--- START OF EXCERPTED TEXT ---

The alternative, an orange-hued monolithic approach to ‘unionist unity’ that attempts to turn Shankill Road into some form of Maginot Line, is doomed. Unionist Unity is postponed surrender: an admittance that unionism is sapped of courage and hope, forced into a deeply unappealing rearguard action that will only serve to further alienate moderate Protestants and Catholics alike. The path that offers salvation is the path that offers perhaps the greatest short-term courage: unionists must decisively reject the trappings of an isolated and sectarian past, and embrace fully the politics of the United Kingdom. To win, unionists must come home.

Liberal Unionism

Alex Massie describes his hopes for Liberal Unionist government from the coalition. Over the moon to find someone else using the label!

Articulate Optimism

Over at 3000 Versts, Phil Larkin presents an articulate argument for optimism amongst moderate unionists, and emphasises the fact that we cannot allow ourselves the luxury of despondency. He also gives his opinion on the reasons UCUNF failed. An excellent read.

To save multiposting, Ian Parsley and Liam Clarke offer a couple more articles arguing against a retreat to unionist unity.

The Second Fronts: Wales

Unlike Scotland and Northern Ireland, the Conservatives had a pretty good night in Wales, moving back to being the second party in Westminster terms. However, we missed out on a few seats and some others have moved well into range, so here I’ll take a look at Welsh seats (mostly) outside the Red Belt and take a swipe at what the future might hold for the Conservatives there. All numbers that look two neat to be real have been rounded to the nearest hundred.

Labour: Vale of Clwyd
A pre-election majority of 4600 falls to 2500, but this was one the Conservatives were predicted to have taken. A three-point rise in vote share for the blues and a four-point drop for the reds. Eminently takeable if the swing goes the Tories’ way in a second election.

Labour: Delyn
Neighbouring Vale of Clwyd, and with a very similar showing: a Labour majority of 6300-ish falling to 2300. A four-point drop in Labour vote share and an impressive nine-point increase for the Conservatives. Another seat the Welsh party should have its eye on.

--- END OF EXCERPTED TEXT ---

§ **SHORT TASK A**: Retype the part of the rows below that opens with the line containing "family: Stylidiaceae" and runs through the end of the rows.

--- START OF SUPPLIED DATA ---

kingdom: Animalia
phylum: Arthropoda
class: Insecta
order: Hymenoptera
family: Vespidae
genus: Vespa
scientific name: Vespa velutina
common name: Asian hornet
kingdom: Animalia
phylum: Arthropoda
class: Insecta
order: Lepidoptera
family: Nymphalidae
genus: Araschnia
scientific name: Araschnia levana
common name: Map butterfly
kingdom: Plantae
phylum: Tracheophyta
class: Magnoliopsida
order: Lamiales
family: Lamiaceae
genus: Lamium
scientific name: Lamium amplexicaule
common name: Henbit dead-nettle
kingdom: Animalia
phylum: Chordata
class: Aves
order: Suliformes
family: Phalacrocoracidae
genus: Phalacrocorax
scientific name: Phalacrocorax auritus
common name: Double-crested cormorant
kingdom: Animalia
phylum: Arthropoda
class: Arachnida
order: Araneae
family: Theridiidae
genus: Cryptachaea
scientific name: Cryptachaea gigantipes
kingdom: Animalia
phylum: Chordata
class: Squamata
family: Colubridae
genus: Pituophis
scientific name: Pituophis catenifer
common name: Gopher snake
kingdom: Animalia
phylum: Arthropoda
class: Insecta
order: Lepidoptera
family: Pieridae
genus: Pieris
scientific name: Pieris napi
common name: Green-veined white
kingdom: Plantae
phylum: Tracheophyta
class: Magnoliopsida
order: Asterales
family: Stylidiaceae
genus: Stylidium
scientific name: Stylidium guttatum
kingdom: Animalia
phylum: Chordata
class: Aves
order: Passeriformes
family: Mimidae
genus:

--- END OF SUPPLIED DATA ---

§ **SHORT TASK B**: Continue the blog text on unionism and Conservative prospects in Wales from the point where it stops.

§ **FINAL ANSWER A**:
family: Stylidiaceae
genus: Stylidium
scientific name: Stylidium guttatum
kingdom: Animalia
phylum: Chordata
class: Aves
order: Passeriformes
family: Mimidae
genus:

§ **FINAL ANSWER B**:
Labour: Alyn & Deeside
An even more impressive result here, with a Labour majority of around 8400 slashed to 2900. The Labour vote share fell nine points to 40%, whilst the Conservatives rose seven points to 32%. This seat has been Labour since its creation in 1983 but it doesn’t look out of reach.

Labour: Wrexham
A tougher prospect with the Conservatives in third place, but a Labour majority of 6800 fell to 3700 at this election. The Conservatives also managed to close a four-point vote share gap between them and the Liberal Democrats to only one point, gaining five points in the 2010 election to the Liberal Democrats’ two. The Labour vote share here, as in neighbouring Alyn & Deeside, fell by nine points.

Labour: Clwyd South
A Labour majority of 6200 fell to 2800 in the last election, as Labour’s vote share dropped seven points to 38%. The Conservative vote share rose five points, to 30%. The Conservatives enjoy a thirteen-point vote share lead over the third place Liberal Democrats.

Labour: Newport West
Labour’s majority of 5500 fell to 3500 at the last election, with the Conservatives maintaining a strong second place with a fifteen-point lead over the third-placed Liberal Democrats. The Labour share dropped four points to 41%, with the Conservatives gaining two points.

Labour: Cardiff South & Penarth
Even with a slashed majority, from 9000 to 4700, this seat presents a formidable challenge to the second-placed Conservatives. Labour’s vote share fell eight points, with the Conservatives gaining four points and the Liberal Democrats two, widening the gap between the Conservatives and Liberals to six points, 28% to 22%. The Conservatives might have to start eating into the Liberal vote to overcome a near-5000 majority.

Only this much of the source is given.